The first step to resolving the situation, experts say, is acknowledging that there is indeed a crisis. The next is to immediately assemble a high-level group to tackle it and quickly come up with solutions. That may involve decentralizing and returning some local control, and definitely improving local accountability.
“There’s a difference between standardizing processes like how you verify that a physician actually has a medical license and applying one-size-fits-all processes to hiring,” one longtime VA expert said. “You have to have a system that combines standardized processes with the recognition that hiring a cardiologist in West Los Angeles is different than hiring one in Alabama.”

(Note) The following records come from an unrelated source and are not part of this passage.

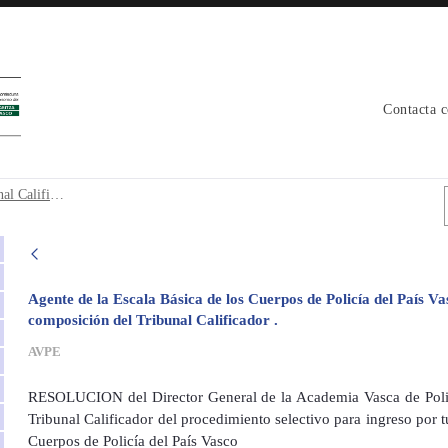
Contacta 
bunal Calificador - avpe
– Modificación composición del Tribunal Calificador
Agente de la Escala Básica de los Cuerpos de Policía del País Va
composición del Tribunal Calificador .
AVPE
RESOLUCION del Director General de la Academia Vasca de Polic
Tribunal Calificador del procedimiento selectivo para ingreso por t
Cuerpos de Policía del País Vasco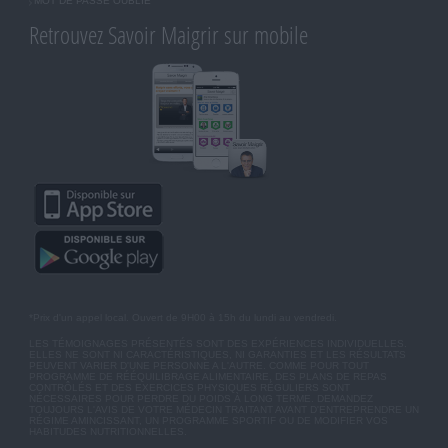
MOT DE PASSE OUBLIÉ
Retrouvez Savoir Maigrir sur mobile
*Prix d'un appel local. Ouvert de 9H00 à 15h du lundi au vendredi.
LES TÉMOIGNAGES PRÉSENTÉS SONT DES EXPÉRIENCES INDIVIDUELLES.
ELLES NE SONT NI CARACTÉRISTIQUES, NI GARANTIES ET LES RÉSULTATS
PEUVENT VARIER D'UNE PERSONNE A L'AUTRE. COMME POUR TOUT
PROGRAMME DE RÉÉQUILIBRAGE ALIMENTAIRE, DES PLANS DE REPAS
CONTRÔLÉS ET DES EXERCICES PHYSIQUES RÉGULIERS SONT
NÉCESSAIRES POUR PERDRE DU POIDS À LONG TERME. DEMANDEZ
TOUJOURS L'AVIS DE VOTRE MÉDECIN TRAITANT AVANT D'ENTREPRENDRE UN
RÉGIME AMINCISSANT, UN PROGRAMME SPORTIF OU DE MODIFIER VOS
HABITUDES NUTRITIONNELLES.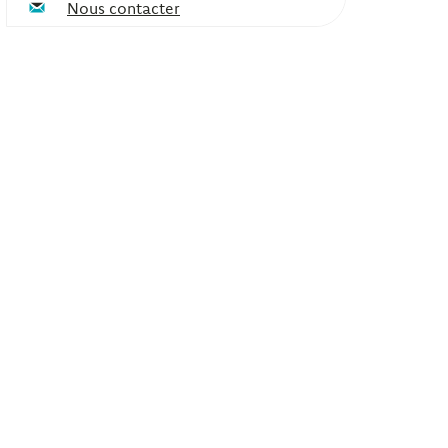
Nous contacter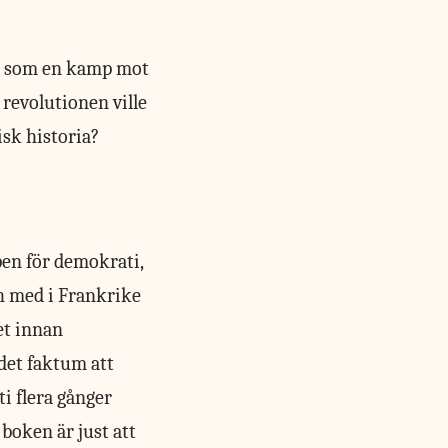
n som en kamp mot
 revolutionen ville
isk historia?
pen för demokrati,
ch med i Frankrike
et innan
det faktum att
i flera gånger
boken är just att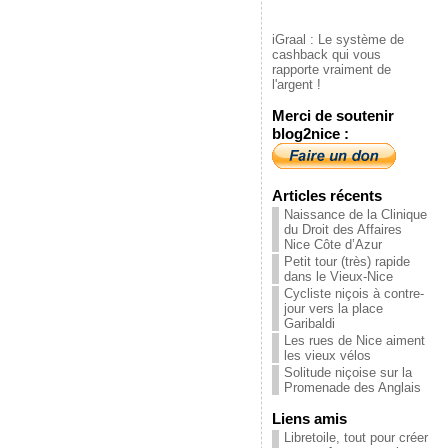
iGraal : Le système de
cashback qui vous
rapporte vraiment de
l'argent !
Merci de soutenir
blog2nice :
Articles récents
Naissance de la Clinique
du Droit des Affaires
Nice Côte d’Azur
Petit tour (très) rapide
dans le Vieux-Nice
Cycliste niçois à contre-
jour vers la place
Garibaldi
Les rues de Nice aiment
les vieux vélos
Solitude niçoise sur la
Promenade des Anglais
Liens amis
Libretoile, tout pour créer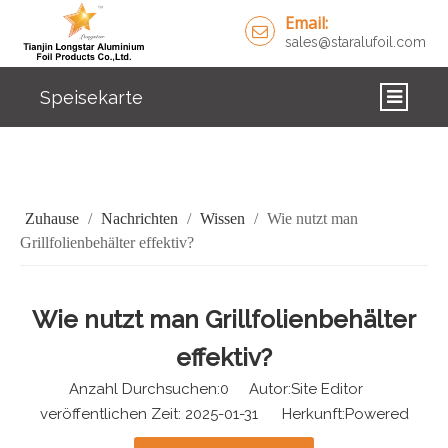
Email:
sales@staralufoil.com
Speisekarte
ZUHAUSE
PRODUKTE
Zuhause
/
Nachrichten
/
Wissen
/
Wie nutzt man
ÜBER UNS
Grillfolienbehälter effektiv?
LÖSUNGEN
Wie nutzt man Grillfolienbehälter
NACHRICHTEN
effektiv?
KONTAKTIERE UNS
Anzahl Durchsuchen:
0
Autor:Site Editor
veröffentlichen Zeit: 2025-01-31 Herkunft:
Powered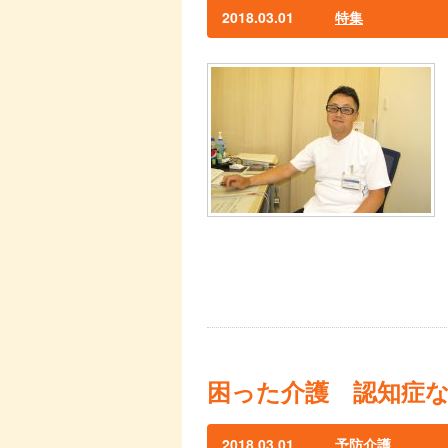
2018.03.01
特集
困った介護 認知症
2018.03.01
予防介護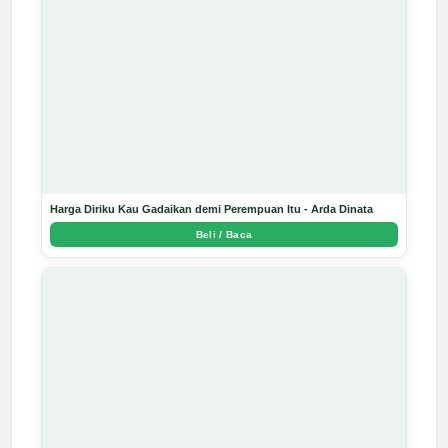
Harga Diriku Kau Gadaikan demi Perempuan Itu - Arda Dinata
Beli / Baca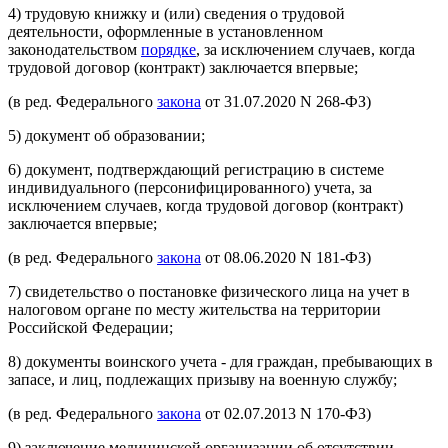
4) трудовую книжку и (или) сведения о трудовой
деятельности, оформленные в установленном
законодательством
порядке
, за исключением случаев, когда
трудовой договор (контракт) заключается впервые;
(в ред. Федерального
закона
от 31.07.2020 N 268-ФЗ)
5) документ об образовании;
6) документ, подтверждающий регистрацию в системе
индивидуального (персонифицированного) учета, за
исключением случаев, когда трудовой договор (контракт)
заключается впервые;
(в ред. Федерального
закона
от 08.06.2020 N 181-ФЗ)
7) свидетельство о постановке физического лица на учет в
налоговом органе по месту жительства на территории
Российской Федерации;
8) документы воинского учета - для граждан, пребывающих в
запасе, и лиц, подлежащих призыву на военную службу;
(в ред. Федерального
закона
от 02.07.2013 N 170-ФЗ)
9) заключение медицинской организации об отсутствии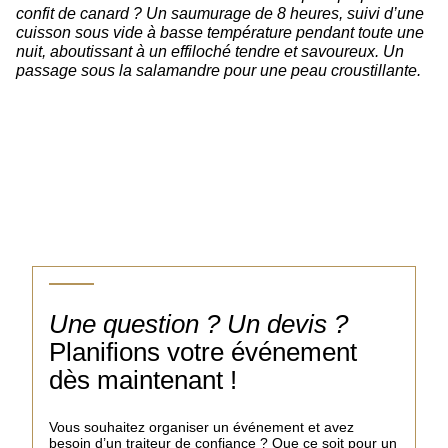
confit de canard ? Un saumurage de 8 heures, suivi d’une
cuisson sous vide à basse température pendant toute une
nuit, aboutissant à un effiloché tendre et savoureux. Un
passage sous la salamandre pour une peau croustillante.
Une question ? Un devis ?
Planifions votre événement
dès maintenant !
Vous souhaitez organiser un événement et avez
besoin d’un traiteur de confiance ? Que ce soit pour un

It’s been long recommended that VA seek expert advice from the National Academy of Public Administration (NAPA), a federally chartered group whose explicit mandate is to help “government leaders solve their most critical management challenges.” According to some former VA officials, NAPA has offered to assist on the HR issue, but has never been consulted.
It is heartening to hear that the VA is, according to the spokesperson, “pursuing relief from pay caps and incentive caps for clinicians with Congressional support. Internally, VHA is also taking a close look at addressing burnout among the entire healthcare workforce. A burnout taskforce is evaluating recommendations from VHA facilities that include concerns about Time to Hire, staffing levels, and work-life scheduling flexibilities.” All this work needs congressional support and to be accelerated.
This crisis is happening just as the non-VA health care system is currently staggering under successive waves of COVID-19 variants. Hospitals, clinics, physician practices, and nursing homes are all overwhelmed with patients and hampered by unprecedented staffing shortages that create intense competition for everything from cardiac surgeons to nursing home aides.
Veterans now depend, more than ever before, on the VHA. So do patients and staff in overwhelmed civilian facilities who rely increasingly on the VHA’s Fourth Mission, to serve as backup to the non-VA system in times of national emergency. To quote one VA chief of staff, “HR modernization is now an existential threat to VHA.”